ViDA: VAT changes for business

The VAT reporting scheme ViDA introduces:

  • Mandatory electronic reporting for all companies operating in the EU
  • An expanded definition of digital services and virtual goods
  • New requirements for client identification and data retention
  • Integration with marketplace oversight and automatic data exchange between tax authorities
Implementing ViDA in COREDO cases allowed clients to prepare in advance for the new standards and avoid fines for late submission of VAT declarations.

New requirements for marketplace sellers and SaaS

Marketplace sellers are required to integrate their systems with tax authorities data sharing platforms, monitor VAT compliance for SaaS and AI-driven services, and ensure transparency of supply chains (supply chain compliance) for B2B and B2C.

COREDO implemented a comprehensive solution for a life sciences company that enabled integration of VAT reporting processes with ERP systems and minimized administrative burden.

StrategicRisks in the technology business

For technology companies and startups in the EU, the key risks remain:

  • Increase in administrative burden (administrative burden)
  • Tightening of VAT audit and control over VAT obligations for companies
  • The need for constant monitoring of changes in VAT harmonization and national legislation

At the same time, a sound VAT compliance strategy opens up new opportunities for international expansion and optimization of the tax burden.

Key recommendations for businesses

Key recommendations for businesses help prepare in advance for changes in tax regulation and minimize risks for the company in 2025. With the update of VAT rules, registration and compliance become an integral part of stable operations and long-term business growth.

VAT registration and compliance in 2025

  1. Conduct an audit of the business model and determine the VAT registration threshold 2025 for all countries of presence.
  2. Choose the optimal OSS or IOSS scheme for distance selling and digital services.
  3. Appoint a VAT fiscal representative where required for non-residents.
  4. Implement automated systems for monitoring VAT obligations and VAT reporting.

Errors and risks when working with VAT

  • Regularly update knowledge on national and pan-European changes in VAT for business in Europe.
  • Use automation to control filing deadlines and store VAT documents.
  • Conduct an internal VAT audit at least once a year.
  • Implement best practices for supply chain compliance for international supply chains.
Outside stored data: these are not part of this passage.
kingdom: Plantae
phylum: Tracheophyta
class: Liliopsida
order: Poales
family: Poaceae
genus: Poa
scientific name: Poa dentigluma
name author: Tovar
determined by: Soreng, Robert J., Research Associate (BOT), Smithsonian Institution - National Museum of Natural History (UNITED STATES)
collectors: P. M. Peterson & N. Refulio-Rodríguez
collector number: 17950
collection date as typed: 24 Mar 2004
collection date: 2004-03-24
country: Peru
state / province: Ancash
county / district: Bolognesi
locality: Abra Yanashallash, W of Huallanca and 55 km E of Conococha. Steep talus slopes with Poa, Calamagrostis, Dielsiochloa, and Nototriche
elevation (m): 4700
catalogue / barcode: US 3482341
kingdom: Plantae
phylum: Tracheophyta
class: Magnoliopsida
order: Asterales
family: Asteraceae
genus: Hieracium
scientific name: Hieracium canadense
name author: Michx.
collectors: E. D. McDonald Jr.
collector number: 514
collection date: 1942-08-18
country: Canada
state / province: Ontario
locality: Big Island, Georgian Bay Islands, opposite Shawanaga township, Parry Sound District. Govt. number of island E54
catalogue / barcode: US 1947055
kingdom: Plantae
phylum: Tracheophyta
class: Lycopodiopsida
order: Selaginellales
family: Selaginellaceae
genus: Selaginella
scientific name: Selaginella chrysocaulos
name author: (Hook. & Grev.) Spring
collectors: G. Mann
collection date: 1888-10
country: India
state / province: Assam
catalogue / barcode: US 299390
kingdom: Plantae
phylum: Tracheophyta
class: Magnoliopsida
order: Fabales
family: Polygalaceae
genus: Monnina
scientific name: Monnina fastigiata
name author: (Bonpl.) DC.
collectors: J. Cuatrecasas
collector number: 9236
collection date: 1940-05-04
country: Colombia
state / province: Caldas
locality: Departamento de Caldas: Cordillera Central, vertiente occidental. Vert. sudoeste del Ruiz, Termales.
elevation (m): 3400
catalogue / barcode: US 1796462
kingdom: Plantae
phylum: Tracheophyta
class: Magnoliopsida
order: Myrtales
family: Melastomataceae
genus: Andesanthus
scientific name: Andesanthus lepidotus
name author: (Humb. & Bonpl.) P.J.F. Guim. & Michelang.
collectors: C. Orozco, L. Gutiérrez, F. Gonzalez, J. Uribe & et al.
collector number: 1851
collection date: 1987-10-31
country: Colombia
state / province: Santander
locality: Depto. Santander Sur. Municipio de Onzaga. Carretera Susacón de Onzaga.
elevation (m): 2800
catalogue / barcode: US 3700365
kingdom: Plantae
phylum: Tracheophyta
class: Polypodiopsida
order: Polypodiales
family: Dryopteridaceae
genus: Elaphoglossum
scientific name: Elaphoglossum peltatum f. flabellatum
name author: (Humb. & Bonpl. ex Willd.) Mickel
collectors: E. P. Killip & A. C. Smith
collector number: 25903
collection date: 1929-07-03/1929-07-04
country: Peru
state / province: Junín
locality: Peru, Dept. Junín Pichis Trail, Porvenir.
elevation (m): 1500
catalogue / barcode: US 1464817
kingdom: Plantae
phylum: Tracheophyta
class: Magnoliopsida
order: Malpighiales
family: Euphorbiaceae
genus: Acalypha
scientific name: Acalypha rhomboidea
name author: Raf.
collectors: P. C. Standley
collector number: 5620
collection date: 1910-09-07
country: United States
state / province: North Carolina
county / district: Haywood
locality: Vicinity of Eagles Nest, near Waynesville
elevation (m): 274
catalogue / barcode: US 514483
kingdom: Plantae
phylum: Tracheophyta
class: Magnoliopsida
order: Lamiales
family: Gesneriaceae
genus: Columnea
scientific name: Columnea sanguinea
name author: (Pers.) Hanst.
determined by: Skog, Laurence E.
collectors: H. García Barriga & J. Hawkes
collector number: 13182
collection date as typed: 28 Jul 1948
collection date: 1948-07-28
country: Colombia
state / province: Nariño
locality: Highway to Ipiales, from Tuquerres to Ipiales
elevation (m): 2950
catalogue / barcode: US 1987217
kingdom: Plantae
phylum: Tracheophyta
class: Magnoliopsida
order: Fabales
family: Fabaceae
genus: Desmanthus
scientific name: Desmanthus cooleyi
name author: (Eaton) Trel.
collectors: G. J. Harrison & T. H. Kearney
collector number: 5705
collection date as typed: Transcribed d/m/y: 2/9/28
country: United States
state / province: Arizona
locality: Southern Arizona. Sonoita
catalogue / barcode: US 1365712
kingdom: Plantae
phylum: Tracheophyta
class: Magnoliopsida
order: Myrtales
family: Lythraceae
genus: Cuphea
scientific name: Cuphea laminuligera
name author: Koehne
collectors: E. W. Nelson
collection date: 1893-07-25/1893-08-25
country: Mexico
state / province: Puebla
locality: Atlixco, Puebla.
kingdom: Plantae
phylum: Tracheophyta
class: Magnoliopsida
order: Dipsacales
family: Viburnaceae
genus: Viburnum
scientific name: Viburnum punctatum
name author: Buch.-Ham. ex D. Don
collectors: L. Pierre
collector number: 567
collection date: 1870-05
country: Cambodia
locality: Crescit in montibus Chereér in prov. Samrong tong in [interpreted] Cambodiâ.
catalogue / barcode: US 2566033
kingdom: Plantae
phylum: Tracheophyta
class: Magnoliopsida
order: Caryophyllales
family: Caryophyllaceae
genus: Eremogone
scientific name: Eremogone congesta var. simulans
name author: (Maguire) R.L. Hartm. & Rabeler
Metrics for assessing VAT compliance

  • VAT reporting processing time (before and after automation)
  • Number of errors/corrections in VAT returns
  • ROI from implementing AI-driven tools for VAT automation
  • Level of administrative burden on the team

EU VAT: changes in 2025

What are the main changes in the VAT registration threshold 2025?

Thresholds are being unified, but national specifics remain. For distance selling, there is a single €10,000 threshold for OSS.
What are OSS and IOSS, and when to use them? OSS – for B2C sales of goods and services in the EU, IOSS: for imports of goods up to €150. They allow a single VAT registration and the submission of a unified report.
What are the VAT compliance requirements for SaaS and digital services? It is necessary to automate the calculation of VAT rates by place of consumption, store digital documents, and integrate with ViDA.
Which EU countries require a VAT fiscal representative for non-residents? France, Germany, Italy, Spain and a number of others. Requirements are regularly updated.
What to do in case of errors in VAT reporting? Submit corrections in a timely manner, keep all documents and correspond with tax authorities through a fiscal representative.

The future of VAT in the EU: what businesses should consider

In 2025, EU VAT becomes not just a tax obligation but a strategic tool for international business. Comprehensive support, process automation and a deep understanding of the new ViDA standards make it possible not only to minimize compliance risk but also to create competitive advantages for companies focused on international development.

COREDO’s experience confirms: timely adaptation to changes, investment in technologies and partnership with experts are the key to sustainable growth and successful scaling of business in Europe, Asia and the CIS.